White House commemorates the Holodomor

By Alexander Wienerberger, 1933
By Alexander Wienerberger, 1933

Office of the Press Secretary of the White House released a statement commemorating the atrocities against the Ukrainian people in early 1930s.

In its statement, the White House honored the memory of over 4 million (by some accounts 7.5-12 million) Ukrainians who were “starved to death in 1932 and 1933 by the barbaric policies of Stalin’s Soviet Union.” Holodomor – means “death by hunger” in Ukrainian – was instituted as a policy of starvation by Moscow which could not manage feeding its citizens.

“While the suffering of the Holodomor was immeasurable, this man-made famine failed to extinguish the unconquerable spirit of the Ukrainian people.  As we commemorate this horrific tragedy, we also pay tribute to the enduring strength, courage, and spirit of the people of Ukraine – qualities that Ukrainians continue to draw upon today as, in the face of great adversity, they seek to build a more prosperous, secure, and democratic state,” the statement reads.

The White House also reaffirmed “our shared commitment to Ukraine’s bright future, and to promoting respect for the universal human rights and fundamental freedoms that are the birthright of all humankind.”

The first reports of multiple deaths due to malnutrition emerged from Vinnitsya and Kyiv oblasts. Most of the areas of Ukraine were undersupplied and many citizens were taken out of the rationing system in line with the Central Committee of the Communist Party of Ukraine Decree from December 1932. By the beginning of 1933, Dnipropetrovsk oblast was considered the worst hit by Holodomor since the region also suffered from epidemics of typhus and malaria. Kyiv and Odessa followed Dnipropetrovsk in magnitude of the tragedy.
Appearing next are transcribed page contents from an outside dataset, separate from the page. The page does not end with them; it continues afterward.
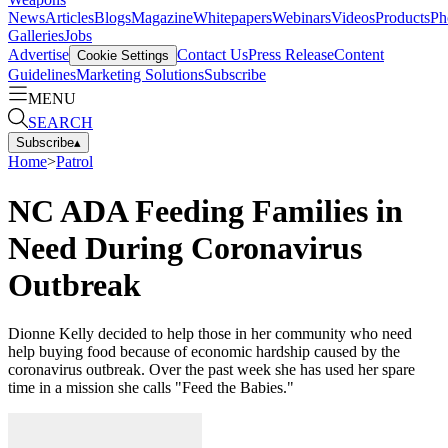
News
Articles
Blogs
Magazine
Whitepapers
Webinars
Videos
Products
Ph
Galleries
Jobs
Advertise
Contact Us
Press Release
Content
Cookie Settings
Guidelines
Marketing Solutions
Subscribe
MENU
SEARCH
Subscribe
▴
Home
>
Patrol
NC ADA Feeding Families in
Need During Coronavirus
Outbreak
Dionne Kelly decided to help those in her community who need
help buying food because of economic hardship caused by the
coronavirus outbreak. Over the past week she has used her spare
time in a mission she calls "Feed the Babies."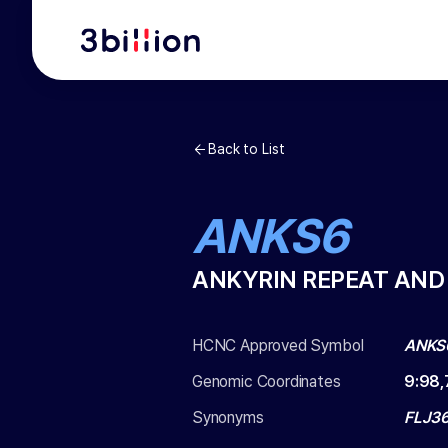
Back to List
ANKS6
ANKYRIN REPEAT AND
HCNC Approved Symbol
ANKS
Genomic Coordinates
9
:
98,
Synonyms
FLJ36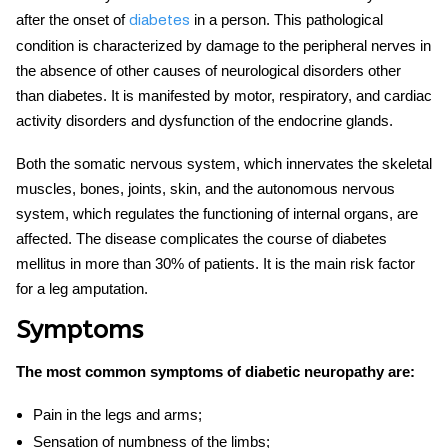
after the onset of
in a person.
This pathological
diabetes
condition is characterized by damage to the peripheral nerves in
the absence of other causes of neurological disorders other
than diabetes. It is manifested by motor, respiratory, and cardiac
activity disorders and dysfunction of the endocrine glands.
Both the somatic nervous system, which innervates the skeletal
muscles, bones, joints, skin, and the autonomous nervous
system, which regulates the functioning of internal organs, are
affected. The disease complicates the course of diabetes
mellitus in more than 30% of patients. It is the main risk factor
for a leg amputation.
Symptoms
The most common symptoms of diabetic neuropathy are:
Pain in the legs and arms;
Sensation of numbness of the limbs;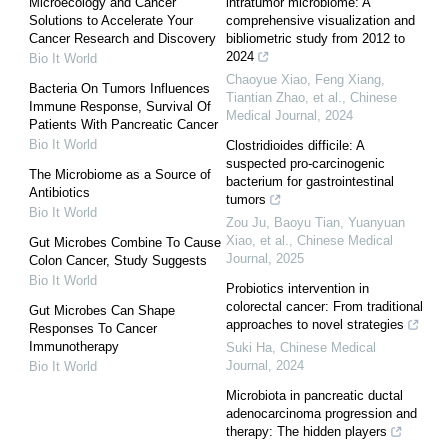
Microecology and Cancer
intratumor microbiome: A
Solutions to Accelerate Your
comprehensive visualization and
Cancer Research and Discovery
bibliometric study from 2012 to
2024
Bio It World
Chaoyue Xiao, Feng Xiang,
Bacteria On Tumors Influences
Tiantian Zhao, et al.
,
Chinese
Immune Response, Survival Of
Medical Journal
,
2024
Patients With Pancreatic Cancer
Bio It World
Clostridioides difficile: A
suspected pro-carcinogenic
The Microbiome as a Source of
bacterium for gastrointestinal
Antibiotics
tumors
Bio It World
Zou Ju, Baoyu Tian, Yuanyuan
Xiao, et al.
,
Chinese Medical
Gut Microbes Combine To Cause
Journal
,
2025
Colon Cancer, Study Suggests
Bio It World
Probiotics intervention in
colorectal cancer: From traditional
Gut Microbes Can Shape
approaches to novel strategies
Responses To Cancer
Immunotherapy
Suki Ha
,
Chinese Medical
Journal
,
2024
Bio It World
Microbiota in pancreatic ductal
adenocarcinoma progression and
therapy: The hidden players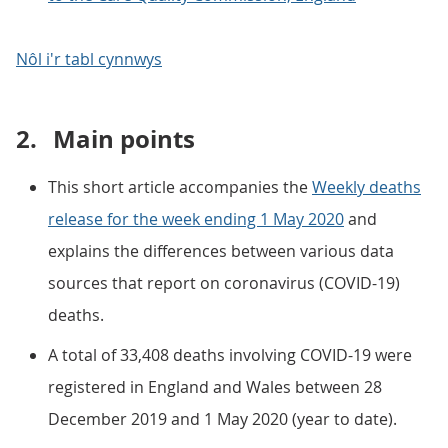
Nôl i'r tabl cynnwys
2.
Main points
This short article accompanies the
Weekly deaths
release for the week ending 1 May 2020
and
explains the differences between various data
sources that report on coronavirus (COVID-19)
deaths.
A total of 33,408 deaths involving COVID-19 were
registered in England and Wales between 28
December 2019 and 1 May 2020 (year to date).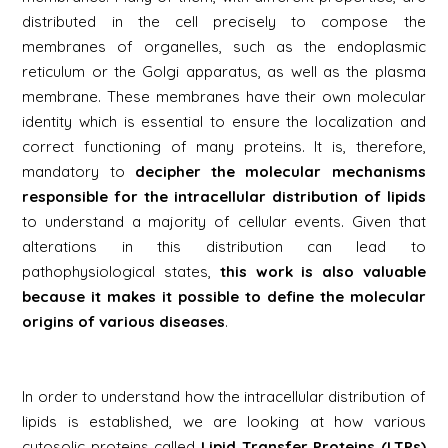
distributed in the cell precisely to compose the
membranes of organelles, such as the endoplasmic
reticulum or the Golgi apparatus, as well as the plasma
membrane. These membranes have their own molecular
identity which is essential to ensure the localization and
correct functioning of many proteins. It is, therefore,
mandatory to
decipher the molecular mechanisms
responsible for the intracellular distribution of lipids
to understand a majority of cellular events. Given that
alterations in this distribution can lead to
pathophysiological states,
this work is also valuable
because it makes it possible to define the molecular
origins of various diseases
.
In order to understand how the intracellular distribution of
lipids is established, we are looking at how various
cytosolic proteins called
Lipid Transfer Proteins (LTPs)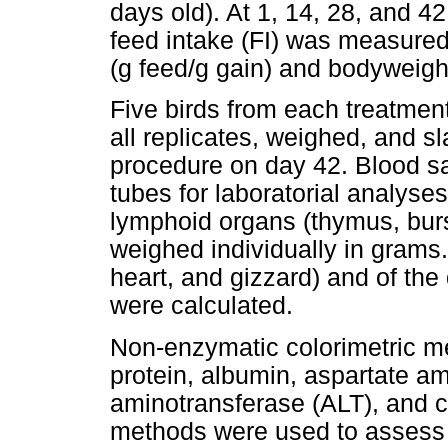
days old). At 1, 14, 28, and 
feed intake (FI) was measured
(g feed/g gain) and bodyweigh
Five birds from each treatmen
all replicates, weighed, and s
procedure on day 42. Blood s
tubes for laboratorial analyses
lymphoid organs (thymus, burs
weighed individually in grams. 
heart, and gizzard) and of the 
were calculated.
Non-enzymatic colorimetric m
protein, albumin, aspartate a
aminotransferase (ALT), and c
methods were used to assess gl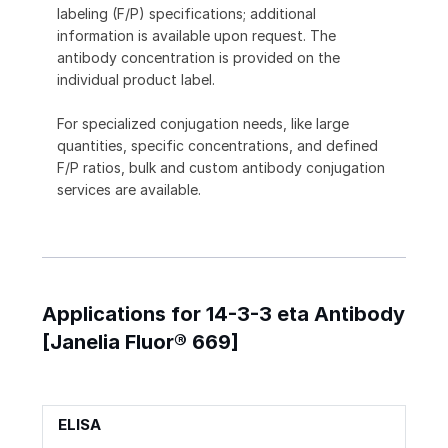
labeling (F/P) specifications; additional
information is available upon request. The
antibody concentration is provided on the
individual product label.
For specialized conjugation needs, like large
quantities, specific concentrations, and defined
F/P ratios, bulk and custom antibody conjugation
services are available.
Applications for 14-3-3 eta Antibody
[Janelia Fluor® 669]
ELISA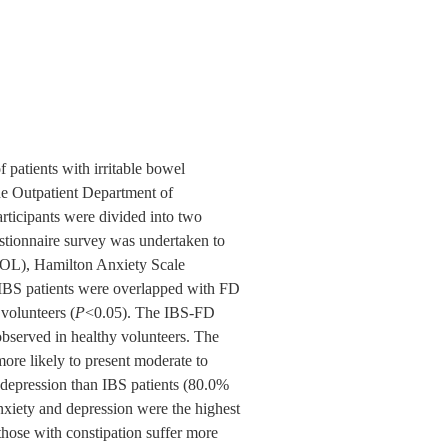
f patients with irritable bowel
he Outpatient Department of
ticipants were divided into two
stionnaire survey was undertaken to
-QOL), Hamilton Anxiety Scale
BS patients were overlapped with FD
volunteers (
P
<0.05). The IBS-FD
observed in healthy volunteers. The
ore likely to present moderate to
 depression than IBS patients (80.0%
iety and depression were the highest
hose with constipation suffer more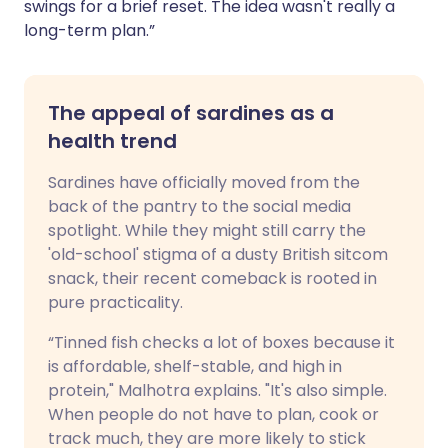
swings for a brief reset. The idea wasn't really a
long-term plan.”
The appeal of sardines as a
health trend
Sardines have officially moved from the
back of the pantry to the social media
spotlight. While they might still carry the
'old-school' stigma of a dusty British sitcom
snack, their recent comeback is rooted in
pure practicality.
“Tinned fish checks a lot of boxes because it
is affordable, shelf-stable, and high in
protein," Malhotra explains. "It's also simple.
When people do not have to plan, cook or
track much, they are more likely to stick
The genocidal policies of the Soviet Russia were erased from the history books until the very liberalization of speech and eventual collapse of the Soviet Union in 1991. Ukrainians committed to restoring their bitter accounts of history and in 2006 formally recognized the tragedy as the genocide against its people. Several other governments followed the suit. Canada became the first government to recognize the genocide.

On October 21, 2003 the U.S. House of Representatives passed a resolution incorporating findings of the U.S. Government Commission on the Ukraine Famine established on December 13, 1985 which concluded that “Joseph Stalin and those around him committed genocide against Ukrainians in 1932-33” and resolved to solemnly remember and honor the 70th anniversary of this “man-made famine” and “deliberate act of terror and mass murder.”
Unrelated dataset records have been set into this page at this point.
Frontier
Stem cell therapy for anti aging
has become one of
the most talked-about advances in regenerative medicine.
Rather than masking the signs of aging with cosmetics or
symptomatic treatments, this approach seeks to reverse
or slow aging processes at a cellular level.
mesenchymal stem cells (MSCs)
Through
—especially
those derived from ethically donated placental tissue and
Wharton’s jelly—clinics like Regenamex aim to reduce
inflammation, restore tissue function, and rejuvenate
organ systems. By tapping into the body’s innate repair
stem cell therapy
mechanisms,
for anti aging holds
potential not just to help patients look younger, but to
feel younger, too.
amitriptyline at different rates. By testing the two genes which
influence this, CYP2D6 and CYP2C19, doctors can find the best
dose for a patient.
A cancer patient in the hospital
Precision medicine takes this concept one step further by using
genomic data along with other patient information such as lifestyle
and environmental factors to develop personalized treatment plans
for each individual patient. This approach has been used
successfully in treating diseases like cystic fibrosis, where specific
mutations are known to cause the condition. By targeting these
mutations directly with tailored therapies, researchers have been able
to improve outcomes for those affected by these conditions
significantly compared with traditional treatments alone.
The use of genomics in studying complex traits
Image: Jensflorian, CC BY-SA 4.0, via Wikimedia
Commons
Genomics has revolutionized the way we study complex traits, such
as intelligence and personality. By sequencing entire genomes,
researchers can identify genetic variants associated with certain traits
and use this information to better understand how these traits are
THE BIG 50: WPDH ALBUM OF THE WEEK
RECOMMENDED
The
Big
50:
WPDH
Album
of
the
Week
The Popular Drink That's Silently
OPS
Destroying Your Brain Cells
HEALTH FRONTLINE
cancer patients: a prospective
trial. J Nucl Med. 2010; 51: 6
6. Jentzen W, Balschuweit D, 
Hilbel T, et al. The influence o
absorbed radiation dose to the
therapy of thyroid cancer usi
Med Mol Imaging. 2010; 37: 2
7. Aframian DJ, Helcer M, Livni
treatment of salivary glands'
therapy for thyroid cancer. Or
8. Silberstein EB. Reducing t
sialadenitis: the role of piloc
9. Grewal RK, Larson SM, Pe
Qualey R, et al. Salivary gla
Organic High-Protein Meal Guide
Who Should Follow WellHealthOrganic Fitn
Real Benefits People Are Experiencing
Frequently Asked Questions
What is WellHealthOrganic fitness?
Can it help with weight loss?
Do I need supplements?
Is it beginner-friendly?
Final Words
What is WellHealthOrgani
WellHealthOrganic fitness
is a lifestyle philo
On April, 2004, the U.S. Senate passed the Resolution 202 recognizing that “the man-made Ukraine famine of 1932-33 was an act of genocide as defined by the United Nations Genocide Convention.”

Holodomor has played an important part in Ukraine’s resistance of Moscow’s rule over its people. The Ukrainian nationalists led Stepan Bandera fiercely fought the Red Army in the 1940s but were brutally suppressed. Moscow’s policies against Ukrainians matter today as never before as Kyiv fights the pro-Russian separatists in an effort to restore its territorial integrity and dignity of its people.